The Green Party, Possible and Safe Landing were invited to Corporate Jet Investor London 2024 to explain why they believe that business jets should be banned. They did not hold back.

“This is an industry that creates absolutely gigantic amounts of emissions per person and it delivers essentially zero public benefit,” said Alethea Warrington, senior campaigner at environment charity Possible. “It is simply not viable for a small group of ultra-wealthy people to keep flying around on almost empty private jets, producing a huge amount of emissions, particularly given that these flights are virtually tax-free.”

All three of the speakers said that they were opposed to the inequality of business aviation as well as the environmental effects. “Ultimately, when mayors all across the world and politicians are asking people to change their habits,” said Zack Polanski, deputy leader of the Green Party of England and Wales. “How possibly can elected politicians do this when at the same time people are flying and soaring through the skies in private jets literally mocking those in poverty beneath them?”

“There’s no environmental justice without social, racial, economic justice too”

Polanski was asked if the inequality is more important than the environmental impact. There’s no environmental justice without social, racial, economic justice too. All these things are inextricably linked. The environmental reason is clearly a top high priority because we’re talking about ecological collapse. Fundamentally, private jets are the pinnacle of climate justice because this is where super-rich get to do something that is disproportionately polluting, disproportionately noisy,” he said. “The problem is for the climate, but actually it’s inequality, too, because those are two sides of a cent coin.”

Todd Smith, a former airline pilot and founder of Safe Landing, stressed his love of flying but said it is no longer able to work in aviation. “I believe corporate jets have played a pivotal role in connecting our world in a way which was previously unimaginable. That said, I had a realisation that the climate is breaking down rapidly, and ultimately, my conscience will no longer allow me to be a part of the aviation sector.”
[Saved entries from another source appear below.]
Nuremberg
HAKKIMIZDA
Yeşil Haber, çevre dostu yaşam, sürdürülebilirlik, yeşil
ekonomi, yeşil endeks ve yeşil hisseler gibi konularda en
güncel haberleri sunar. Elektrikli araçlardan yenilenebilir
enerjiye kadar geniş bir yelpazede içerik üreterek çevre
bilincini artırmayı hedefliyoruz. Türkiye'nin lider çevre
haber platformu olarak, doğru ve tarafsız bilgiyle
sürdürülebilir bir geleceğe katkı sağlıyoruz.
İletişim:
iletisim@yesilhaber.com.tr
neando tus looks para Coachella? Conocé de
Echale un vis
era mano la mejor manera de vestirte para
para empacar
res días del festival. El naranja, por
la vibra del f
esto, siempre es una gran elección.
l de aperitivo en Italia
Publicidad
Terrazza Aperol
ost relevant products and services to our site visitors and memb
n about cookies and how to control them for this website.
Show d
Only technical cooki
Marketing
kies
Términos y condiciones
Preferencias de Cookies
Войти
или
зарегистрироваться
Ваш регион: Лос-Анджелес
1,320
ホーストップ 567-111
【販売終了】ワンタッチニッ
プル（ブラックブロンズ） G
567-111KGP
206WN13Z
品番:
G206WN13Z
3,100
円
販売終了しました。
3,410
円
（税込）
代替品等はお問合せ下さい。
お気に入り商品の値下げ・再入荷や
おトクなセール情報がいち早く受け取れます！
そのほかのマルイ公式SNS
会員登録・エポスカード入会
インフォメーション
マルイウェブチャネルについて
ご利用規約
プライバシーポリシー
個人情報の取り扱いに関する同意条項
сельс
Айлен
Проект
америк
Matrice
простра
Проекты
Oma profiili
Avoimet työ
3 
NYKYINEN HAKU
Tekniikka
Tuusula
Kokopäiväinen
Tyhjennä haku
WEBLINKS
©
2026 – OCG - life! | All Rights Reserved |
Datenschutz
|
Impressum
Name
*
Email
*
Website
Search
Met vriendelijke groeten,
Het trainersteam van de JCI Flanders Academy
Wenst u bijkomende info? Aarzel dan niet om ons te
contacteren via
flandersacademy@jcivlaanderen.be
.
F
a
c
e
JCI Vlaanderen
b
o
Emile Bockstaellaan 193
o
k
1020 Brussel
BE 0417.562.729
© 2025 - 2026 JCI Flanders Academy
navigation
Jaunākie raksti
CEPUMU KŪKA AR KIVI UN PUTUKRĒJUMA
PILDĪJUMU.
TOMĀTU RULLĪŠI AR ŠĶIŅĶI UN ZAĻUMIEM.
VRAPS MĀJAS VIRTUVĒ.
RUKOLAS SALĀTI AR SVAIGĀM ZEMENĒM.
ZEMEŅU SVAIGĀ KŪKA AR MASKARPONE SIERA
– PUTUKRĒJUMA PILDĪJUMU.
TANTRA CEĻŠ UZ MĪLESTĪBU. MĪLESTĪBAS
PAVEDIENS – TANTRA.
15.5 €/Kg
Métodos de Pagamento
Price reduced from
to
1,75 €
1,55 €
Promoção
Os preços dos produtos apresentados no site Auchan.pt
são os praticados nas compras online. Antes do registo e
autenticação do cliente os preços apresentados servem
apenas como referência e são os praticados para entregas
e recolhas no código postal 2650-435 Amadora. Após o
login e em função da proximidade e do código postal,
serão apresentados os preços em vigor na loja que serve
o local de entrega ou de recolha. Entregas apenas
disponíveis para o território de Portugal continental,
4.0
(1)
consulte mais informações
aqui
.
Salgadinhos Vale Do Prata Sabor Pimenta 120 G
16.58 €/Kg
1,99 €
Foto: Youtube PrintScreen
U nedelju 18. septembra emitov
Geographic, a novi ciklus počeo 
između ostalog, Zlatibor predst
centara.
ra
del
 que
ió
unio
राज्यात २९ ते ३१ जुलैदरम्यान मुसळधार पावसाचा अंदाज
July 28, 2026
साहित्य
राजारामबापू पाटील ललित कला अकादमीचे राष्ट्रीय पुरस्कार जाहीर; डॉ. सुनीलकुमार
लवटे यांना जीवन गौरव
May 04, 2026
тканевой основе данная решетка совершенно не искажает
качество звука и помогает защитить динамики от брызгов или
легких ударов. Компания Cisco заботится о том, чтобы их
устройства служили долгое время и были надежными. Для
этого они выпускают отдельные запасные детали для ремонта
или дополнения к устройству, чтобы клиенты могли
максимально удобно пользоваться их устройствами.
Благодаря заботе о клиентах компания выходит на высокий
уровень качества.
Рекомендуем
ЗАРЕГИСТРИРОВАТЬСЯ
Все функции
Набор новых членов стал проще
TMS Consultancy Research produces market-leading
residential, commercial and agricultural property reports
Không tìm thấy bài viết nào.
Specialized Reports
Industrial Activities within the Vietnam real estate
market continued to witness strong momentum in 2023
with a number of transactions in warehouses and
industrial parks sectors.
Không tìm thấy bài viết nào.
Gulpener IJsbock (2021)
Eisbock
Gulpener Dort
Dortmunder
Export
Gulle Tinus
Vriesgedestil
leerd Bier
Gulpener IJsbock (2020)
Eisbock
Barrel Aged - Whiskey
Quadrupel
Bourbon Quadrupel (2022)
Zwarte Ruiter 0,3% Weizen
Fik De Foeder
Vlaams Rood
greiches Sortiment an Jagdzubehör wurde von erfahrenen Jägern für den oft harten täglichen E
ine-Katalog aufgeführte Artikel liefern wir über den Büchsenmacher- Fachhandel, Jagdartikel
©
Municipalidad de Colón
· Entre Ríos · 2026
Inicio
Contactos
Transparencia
Kurt Edwards, director general, International Business Aviation Council, said that there is still much misunderstanding about business aviation. “When I’m traveling visiting my associations around the world, I can see they are keen to grow the industry because they don’t have the connectivity that a lot of places do, and they need it for their own businesses,” he said. “They need it for their livelihood. Think of the medevac, think of humanitarian lift that comes with these aircraft as well. It’s an exciting time for the business and we see a lot of young folks coming in because of the commitment we have made in terms of the environmental sustainability going forward. The business aviation community along with the rest of the global aviation community has committed to net zero carbon emissions by 2050.”

Safe Landing’s Smith could not believe he was invited to speak after protesting at London Farnborough Airport with Swedish activist Greta Thunberg the week before.